What is required:
Go to the line holding "right knee: (250, 188)" in the entries below and write out exactly every line down to and including the line holding "right knee: (435, 532)".

Data for this exercise:
┌──

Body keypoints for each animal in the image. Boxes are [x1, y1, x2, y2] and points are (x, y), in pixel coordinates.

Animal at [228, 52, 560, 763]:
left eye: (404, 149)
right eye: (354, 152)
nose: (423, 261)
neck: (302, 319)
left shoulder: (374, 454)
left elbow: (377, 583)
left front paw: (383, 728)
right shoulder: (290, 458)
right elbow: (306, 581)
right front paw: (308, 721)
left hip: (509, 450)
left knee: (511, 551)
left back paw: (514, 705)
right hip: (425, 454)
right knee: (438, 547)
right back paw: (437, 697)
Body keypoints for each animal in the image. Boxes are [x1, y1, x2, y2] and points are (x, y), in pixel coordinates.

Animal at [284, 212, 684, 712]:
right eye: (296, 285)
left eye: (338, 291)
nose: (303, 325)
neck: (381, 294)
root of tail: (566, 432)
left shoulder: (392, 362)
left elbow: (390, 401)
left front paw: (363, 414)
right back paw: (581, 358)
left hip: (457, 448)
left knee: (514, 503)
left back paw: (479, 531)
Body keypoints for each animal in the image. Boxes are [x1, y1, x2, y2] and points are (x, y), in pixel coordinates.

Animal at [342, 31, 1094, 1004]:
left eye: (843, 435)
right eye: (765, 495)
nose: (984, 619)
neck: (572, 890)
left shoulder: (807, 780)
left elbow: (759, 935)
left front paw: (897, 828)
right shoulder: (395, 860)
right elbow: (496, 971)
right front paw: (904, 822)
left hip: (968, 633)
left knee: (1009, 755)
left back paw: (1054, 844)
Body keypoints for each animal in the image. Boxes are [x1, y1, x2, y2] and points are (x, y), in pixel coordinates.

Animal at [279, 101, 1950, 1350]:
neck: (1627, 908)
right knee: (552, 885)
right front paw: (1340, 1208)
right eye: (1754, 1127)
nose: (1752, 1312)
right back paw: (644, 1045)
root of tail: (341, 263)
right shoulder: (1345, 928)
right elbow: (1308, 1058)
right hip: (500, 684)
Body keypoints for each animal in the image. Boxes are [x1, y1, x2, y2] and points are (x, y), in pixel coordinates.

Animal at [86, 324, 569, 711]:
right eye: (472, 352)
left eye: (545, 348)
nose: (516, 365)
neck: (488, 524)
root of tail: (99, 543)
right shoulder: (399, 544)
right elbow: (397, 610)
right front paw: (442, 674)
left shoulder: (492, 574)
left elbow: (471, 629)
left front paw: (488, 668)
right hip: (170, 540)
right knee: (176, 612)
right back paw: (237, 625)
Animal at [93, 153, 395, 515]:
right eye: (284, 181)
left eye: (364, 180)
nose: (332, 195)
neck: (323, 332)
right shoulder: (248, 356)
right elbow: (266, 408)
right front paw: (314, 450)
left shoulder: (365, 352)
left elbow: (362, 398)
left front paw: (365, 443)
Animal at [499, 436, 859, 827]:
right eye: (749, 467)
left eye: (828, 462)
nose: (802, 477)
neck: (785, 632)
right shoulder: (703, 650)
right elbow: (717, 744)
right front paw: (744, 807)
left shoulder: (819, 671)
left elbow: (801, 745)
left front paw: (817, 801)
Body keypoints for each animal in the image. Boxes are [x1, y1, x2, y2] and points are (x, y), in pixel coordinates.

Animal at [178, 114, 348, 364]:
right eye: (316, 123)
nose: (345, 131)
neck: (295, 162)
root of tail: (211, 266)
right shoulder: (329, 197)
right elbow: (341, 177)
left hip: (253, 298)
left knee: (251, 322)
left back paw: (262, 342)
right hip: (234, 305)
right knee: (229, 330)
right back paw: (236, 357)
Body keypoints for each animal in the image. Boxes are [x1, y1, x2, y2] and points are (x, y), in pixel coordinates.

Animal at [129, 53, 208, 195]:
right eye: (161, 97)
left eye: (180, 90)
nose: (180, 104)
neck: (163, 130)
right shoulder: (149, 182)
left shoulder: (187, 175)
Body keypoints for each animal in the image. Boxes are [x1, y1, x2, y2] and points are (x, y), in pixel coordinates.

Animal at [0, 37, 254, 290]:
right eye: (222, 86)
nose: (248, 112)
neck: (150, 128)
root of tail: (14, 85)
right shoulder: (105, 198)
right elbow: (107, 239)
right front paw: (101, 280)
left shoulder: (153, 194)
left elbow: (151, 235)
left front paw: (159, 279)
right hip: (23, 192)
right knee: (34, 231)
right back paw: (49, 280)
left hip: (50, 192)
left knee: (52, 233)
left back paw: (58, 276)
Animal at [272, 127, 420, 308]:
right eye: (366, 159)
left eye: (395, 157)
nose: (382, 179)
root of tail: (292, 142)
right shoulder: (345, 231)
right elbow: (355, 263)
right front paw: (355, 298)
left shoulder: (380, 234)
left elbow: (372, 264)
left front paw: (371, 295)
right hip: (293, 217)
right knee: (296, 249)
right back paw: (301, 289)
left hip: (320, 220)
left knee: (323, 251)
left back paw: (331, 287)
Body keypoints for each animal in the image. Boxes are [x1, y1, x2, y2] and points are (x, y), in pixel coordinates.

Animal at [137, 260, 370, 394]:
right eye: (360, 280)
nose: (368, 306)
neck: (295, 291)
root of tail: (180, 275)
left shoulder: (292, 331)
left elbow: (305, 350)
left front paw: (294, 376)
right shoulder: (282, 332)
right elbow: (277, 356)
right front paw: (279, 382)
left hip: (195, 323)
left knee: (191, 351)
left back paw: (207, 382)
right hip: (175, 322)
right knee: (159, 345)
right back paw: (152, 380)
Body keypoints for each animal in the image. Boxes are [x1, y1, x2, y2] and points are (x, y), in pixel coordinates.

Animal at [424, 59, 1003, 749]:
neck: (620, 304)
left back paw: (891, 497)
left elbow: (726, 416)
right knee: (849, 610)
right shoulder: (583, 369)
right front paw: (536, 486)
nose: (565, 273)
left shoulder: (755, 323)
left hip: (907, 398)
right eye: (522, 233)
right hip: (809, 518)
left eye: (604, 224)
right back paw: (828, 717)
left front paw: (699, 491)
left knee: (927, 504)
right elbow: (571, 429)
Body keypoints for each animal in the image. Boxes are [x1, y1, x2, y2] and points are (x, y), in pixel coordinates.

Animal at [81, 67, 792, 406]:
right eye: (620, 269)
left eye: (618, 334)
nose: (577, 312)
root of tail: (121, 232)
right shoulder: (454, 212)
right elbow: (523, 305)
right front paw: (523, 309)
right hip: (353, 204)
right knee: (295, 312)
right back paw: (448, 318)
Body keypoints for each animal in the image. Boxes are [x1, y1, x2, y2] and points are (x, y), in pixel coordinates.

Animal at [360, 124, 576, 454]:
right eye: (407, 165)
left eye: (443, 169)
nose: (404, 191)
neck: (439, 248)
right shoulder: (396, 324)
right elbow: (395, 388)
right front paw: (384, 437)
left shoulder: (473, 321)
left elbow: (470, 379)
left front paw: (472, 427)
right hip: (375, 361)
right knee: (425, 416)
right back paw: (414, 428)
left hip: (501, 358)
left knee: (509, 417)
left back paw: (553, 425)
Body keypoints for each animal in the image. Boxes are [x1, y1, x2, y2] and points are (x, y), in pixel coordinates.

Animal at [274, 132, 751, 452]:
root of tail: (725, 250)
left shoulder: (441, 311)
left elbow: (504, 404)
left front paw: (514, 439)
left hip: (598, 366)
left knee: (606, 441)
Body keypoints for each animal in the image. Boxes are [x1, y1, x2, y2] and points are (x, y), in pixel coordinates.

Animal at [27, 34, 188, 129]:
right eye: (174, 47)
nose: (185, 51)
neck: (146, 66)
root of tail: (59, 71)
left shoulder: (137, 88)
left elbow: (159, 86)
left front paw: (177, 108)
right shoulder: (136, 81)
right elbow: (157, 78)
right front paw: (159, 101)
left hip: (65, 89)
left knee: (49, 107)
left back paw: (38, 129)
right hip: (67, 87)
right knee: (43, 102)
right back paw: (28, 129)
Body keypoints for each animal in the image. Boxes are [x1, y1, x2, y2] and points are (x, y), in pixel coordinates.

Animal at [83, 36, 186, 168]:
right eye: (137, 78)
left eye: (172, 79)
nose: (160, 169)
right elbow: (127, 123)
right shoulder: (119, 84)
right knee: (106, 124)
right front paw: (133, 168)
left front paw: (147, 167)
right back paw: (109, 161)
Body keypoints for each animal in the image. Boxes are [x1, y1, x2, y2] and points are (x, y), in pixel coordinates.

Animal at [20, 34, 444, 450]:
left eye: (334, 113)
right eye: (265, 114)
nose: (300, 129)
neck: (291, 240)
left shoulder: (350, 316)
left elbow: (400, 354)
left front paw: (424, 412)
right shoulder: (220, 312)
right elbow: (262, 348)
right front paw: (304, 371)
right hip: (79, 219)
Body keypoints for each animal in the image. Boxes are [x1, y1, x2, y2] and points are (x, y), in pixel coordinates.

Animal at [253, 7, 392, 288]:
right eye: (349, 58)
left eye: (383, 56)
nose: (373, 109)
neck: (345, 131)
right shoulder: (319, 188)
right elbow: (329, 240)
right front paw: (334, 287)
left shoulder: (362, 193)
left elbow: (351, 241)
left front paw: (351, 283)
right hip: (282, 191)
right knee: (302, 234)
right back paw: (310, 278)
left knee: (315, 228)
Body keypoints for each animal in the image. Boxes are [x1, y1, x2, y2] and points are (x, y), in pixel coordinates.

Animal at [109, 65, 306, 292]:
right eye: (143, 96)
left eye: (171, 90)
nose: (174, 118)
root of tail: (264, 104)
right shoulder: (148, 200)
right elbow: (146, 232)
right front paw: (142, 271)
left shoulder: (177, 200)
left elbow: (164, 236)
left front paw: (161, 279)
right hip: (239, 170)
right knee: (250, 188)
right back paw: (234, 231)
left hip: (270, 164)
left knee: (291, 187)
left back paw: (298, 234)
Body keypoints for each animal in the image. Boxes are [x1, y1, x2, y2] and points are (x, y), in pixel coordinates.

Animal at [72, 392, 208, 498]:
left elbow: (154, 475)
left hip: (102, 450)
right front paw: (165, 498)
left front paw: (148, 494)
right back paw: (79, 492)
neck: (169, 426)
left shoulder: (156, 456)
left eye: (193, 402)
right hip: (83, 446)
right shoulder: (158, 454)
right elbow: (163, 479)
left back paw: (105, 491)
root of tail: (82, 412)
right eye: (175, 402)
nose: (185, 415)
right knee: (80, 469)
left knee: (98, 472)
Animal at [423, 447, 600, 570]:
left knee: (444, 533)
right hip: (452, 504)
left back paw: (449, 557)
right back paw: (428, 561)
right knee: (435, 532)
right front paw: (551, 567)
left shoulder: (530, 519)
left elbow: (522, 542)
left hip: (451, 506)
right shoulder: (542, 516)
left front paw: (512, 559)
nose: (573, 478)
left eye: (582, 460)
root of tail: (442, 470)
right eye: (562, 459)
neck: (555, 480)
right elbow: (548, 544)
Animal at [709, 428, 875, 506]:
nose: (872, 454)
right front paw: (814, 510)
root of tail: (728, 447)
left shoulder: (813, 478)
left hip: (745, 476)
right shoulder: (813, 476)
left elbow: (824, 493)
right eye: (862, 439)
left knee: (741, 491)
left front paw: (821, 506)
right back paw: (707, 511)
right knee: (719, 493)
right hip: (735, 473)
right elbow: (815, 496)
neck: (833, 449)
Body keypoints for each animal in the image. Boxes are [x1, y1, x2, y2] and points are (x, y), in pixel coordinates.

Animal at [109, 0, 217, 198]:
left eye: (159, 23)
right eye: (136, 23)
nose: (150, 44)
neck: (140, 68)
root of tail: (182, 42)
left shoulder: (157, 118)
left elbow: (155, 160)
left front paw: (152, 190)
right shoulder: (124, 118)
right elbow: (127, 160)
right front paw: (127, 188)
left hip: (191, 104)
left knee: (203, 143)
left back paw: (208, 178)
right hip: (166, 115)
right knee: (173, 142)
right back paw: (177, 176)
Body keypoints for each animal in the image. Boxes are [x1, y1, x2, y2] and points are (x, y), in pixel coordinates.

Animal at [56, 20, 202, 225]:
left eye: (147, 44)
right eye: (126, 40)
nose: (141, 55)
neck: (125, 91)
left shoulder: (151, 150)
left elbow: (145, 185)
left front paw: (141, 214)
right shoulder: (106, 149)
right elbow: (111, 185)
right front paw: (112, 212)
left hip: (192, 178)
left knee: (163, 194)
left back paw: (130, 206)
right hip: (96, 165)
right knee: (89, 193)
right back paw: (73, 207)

└──

Expected output:
right knee: (250, 188)
right back paw: (234, 231)
left hip: (270, 164)
left knee: (291, 187)
left back paw: (298, 234)
Body keypoints for each animal in the image. Boxes are [x1, y1, x2, y2] and points are (x, y), in pixel coordinates.

Animal at [72, 392, 208, 498]:
left elbow: (154, 475)
left hip: (102, 450)
right front paw: (165, 498)
left front paw: (148, 494)
right back paw: (79, 492)
neck: (169, 426)
left shoulder: (156, 456)
left eye: (193, 402)
right hip: (83, 446)
right shoulder: (158, 454)
right elbow: (163, 479)
left back paw: (105, 491)
root of tail: (82, 412)
right eye: (175, 402)
nose: (185, 415)
right knee: (80, 469)
left knee: (98, 472)
Animal at [423, 447, 600, 570]:
left knee: (444, 533)
right hip: (452, 504)
left back paw: (449, 557)
right back paw: (428, 561)
right knee: (435, 532)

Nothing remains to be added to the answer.